» **What is expected**: Beginning at the line containing "在华中科技大学同济医学院附属同济" in the material below and ending at the line containing "Neka Armaf Club", return each line exactly and add nothing.

» **Input records**:
★ ★ ★ ★
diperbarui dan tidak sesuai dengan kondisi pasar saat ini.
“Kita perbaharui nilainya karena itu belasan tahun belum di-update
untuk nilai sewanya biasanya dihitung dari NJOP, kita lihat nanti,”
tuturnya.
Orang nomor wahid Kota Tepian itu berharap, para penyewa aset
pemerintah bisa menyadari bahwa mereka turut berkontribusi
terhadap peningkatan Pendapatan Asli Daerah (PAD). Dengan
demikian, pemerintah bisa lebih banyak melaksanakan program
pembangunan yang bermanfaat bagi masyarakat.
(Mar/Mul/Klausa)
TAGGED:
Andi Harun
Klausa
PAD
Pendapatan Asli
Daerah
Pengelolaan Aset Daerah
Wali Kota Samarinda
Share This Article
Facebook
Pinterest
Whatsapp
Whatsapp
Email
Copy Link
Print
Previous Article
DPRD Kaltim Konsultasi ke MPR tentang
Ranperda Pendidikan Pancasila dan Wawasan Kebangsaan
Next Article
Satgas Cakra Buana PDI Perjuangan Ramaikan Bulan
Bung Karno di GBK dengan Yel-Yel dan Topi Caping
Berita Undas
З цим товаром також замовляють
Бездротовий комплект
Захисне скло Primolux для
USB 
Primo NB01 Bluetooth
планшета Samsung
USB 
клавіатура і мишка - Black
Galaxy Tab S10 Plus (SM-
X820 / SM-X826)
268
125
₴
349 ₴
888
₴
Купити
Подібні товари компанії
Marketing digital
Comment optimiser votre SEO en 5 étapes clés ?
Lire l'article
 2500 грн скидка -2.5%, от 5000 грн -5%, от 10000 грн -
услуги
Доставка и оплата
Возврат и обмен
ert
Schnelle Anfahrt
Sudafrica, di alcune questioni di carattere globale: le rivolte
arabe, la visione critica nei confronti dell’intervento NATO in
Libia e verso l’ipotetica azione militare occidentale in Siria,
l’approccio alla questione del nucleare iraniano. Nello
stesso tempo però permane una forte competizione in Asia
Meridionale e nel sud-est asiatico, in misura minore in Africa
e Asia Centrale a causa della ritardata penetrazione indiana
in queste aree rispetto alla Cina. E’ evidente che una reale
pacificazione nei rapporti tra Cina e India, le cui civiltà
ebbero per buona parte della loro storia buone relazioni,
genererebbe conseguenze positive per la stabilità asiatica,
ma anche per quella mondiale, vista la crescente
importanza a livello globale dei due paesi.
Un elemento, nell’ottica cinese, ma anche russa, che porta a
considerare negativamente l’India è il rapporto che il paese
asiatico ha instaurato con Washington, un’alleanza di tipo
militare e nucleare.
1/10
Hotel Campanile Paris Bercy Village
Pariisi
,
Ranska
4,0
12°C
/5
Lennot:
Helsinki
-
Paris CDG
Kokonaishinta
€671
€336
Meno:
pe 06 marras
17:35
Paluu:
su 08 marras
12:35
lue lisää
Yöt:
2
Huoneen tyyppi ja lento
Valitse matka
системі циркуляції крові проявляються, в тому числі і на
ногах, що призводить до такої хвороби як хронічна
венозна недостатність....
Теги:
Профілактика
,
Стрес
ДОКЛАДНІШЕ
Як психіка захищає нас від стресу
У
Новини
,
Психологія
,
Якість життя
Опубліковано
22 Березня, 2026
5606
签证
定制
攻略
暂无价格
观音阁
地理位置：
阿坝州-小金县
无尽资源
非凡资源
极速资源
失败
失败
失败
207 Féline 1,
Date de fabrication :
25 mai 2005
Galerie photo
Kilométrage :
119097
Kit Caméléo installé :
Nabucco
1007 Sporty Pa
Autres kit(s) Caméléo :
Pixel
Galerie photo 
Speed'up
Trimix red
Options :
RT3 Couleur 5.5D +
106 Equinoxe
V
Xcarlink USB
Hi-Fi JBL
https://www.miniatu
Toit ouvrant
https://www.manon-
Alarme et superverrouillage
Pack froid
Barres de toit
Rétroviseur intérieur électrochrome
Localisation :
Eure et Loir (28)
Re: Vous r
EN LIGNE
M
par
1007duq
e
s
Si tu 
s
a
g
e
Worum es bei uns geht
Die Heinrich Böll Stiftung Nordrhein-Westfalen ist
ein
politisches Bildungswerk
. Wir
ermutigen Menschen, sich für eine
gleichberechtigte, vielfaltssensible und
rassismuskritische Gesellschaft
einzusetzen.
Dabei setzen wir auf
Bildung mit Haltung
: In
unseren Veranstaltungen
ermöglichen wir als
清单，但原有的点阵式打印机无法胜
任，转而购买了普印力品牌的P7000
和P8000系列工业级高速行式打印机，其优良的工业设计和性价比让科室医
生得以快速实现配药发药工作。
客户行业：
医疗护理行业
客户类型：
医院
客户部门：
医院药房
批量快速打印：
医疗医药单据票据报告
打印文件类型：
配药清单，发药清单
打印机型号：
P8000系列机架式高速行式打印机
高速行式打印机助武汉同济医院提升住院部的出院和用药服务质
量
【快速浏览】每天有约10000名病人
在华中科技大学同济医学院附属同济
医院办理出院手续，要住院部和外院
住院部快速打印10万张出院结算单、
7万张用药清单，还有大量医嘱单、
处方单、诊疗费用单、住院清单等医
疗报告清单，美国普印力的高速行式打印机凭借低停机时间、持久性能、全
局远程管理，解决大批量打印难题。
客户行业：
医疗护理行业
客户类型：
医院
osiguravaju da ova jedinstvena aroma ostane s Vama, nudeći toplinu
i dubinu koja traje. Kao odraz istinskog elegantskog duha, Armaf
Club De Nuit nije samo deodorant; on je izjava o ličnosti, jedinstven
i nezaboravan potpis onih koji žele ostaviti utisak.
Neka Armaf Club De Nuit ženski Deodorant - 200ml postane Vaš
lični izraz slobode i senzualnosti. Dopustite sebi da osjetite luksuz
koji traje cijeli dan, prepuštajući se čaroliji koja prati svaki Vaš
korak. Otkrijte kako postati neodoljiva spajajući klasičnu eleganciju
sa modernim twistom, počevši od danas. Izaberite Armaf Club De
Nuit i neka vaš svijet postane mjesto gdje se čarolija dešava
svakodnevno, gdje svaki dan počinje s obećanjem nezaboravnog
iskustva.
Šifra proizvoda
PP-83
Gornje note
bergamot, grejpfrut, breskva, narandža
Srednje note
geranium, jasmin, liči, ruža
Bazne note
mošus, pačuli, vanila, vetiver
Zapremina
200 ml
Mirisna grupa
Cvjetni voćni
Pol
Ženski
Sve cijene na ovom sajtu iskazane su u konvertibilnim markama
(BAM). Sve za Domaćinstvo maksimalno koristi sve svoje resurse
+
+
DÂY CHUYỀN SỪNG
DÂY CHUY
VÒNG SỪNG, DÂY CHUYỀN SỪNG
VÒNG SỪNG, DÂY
★ ★ ★ ★
» **Written response**:
在华中科技大学同济医学院附属同济
医院办理出院手续，要住院部和外院
住院部快速打印10万张出院结算单、
7万张用药清单，还有大量医嘱单、
处方单、诊疗费用单、住院清单等医
疗报告清单，美国普印力的高速行式打印机凭借低停机时间、持久性能、全
局远程管理，解决大批量打印难题。
客户行业：
医疗护理行业
客户类型：
医院
osiguravaju da ova jedinstvena aroma ostane s Vama, nudeći toplinu
i dubinu koja traje. Kao odraz istinskog elegantskog duha, Armaf
Club De Nuit nije samo deodorant; on je izjava o ličnosti, jedinstven
i nezaboravan potpis onih koji žele ostaviti utisak.
Neka Armaf Club De Nuit ženski Deodorant - 200ml postane Vaš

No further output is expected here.